Assigned task
What lines of the data below include the word "shoulder"? Report them by copying each.

Supplied records
* * * * * * * * *
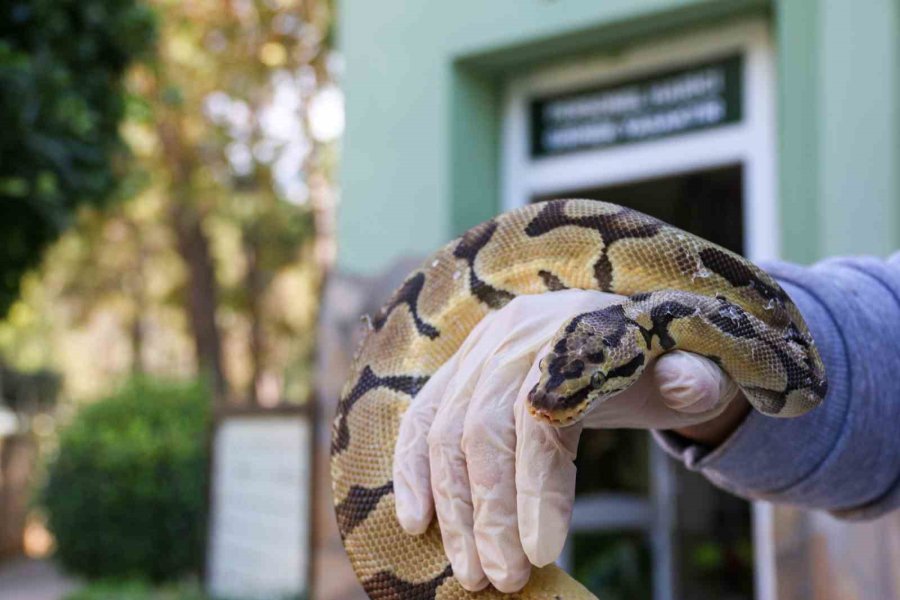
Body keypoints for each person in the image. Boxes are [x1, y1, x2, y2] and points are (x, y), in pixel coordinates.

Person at [392, 253, 900, 594]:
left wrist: (746, 364)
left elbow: (808, 380)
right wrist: (731, 406)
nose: (547, 403)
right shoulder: (629, 336)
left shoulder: (658, 332)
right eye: (555, 370)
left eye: (587, 387)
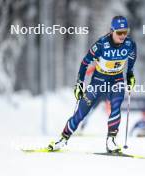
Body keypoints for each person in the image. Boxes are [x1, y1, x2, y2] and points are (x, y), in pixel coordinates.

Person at [48, 16, 137, 153]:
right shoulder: (101, 45)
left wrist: (130, 75)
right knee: (81, 112)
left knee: (116, 106)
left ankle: (111, 140)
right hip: (98, 81)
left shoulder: (130, 45)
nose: (123, 35)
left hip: (117, 80)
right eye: (119, 32)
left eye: (125, 32)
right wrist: (79, 84)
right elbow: (84, 63)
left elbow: (131, 61)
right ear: (112, 31)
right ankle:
* * * * * * * * *
Your solution
right shoulder: (629, 336)
left shoulder: (658, 332)
right shoulder: (101, 45)
left shoulder: (130, 45)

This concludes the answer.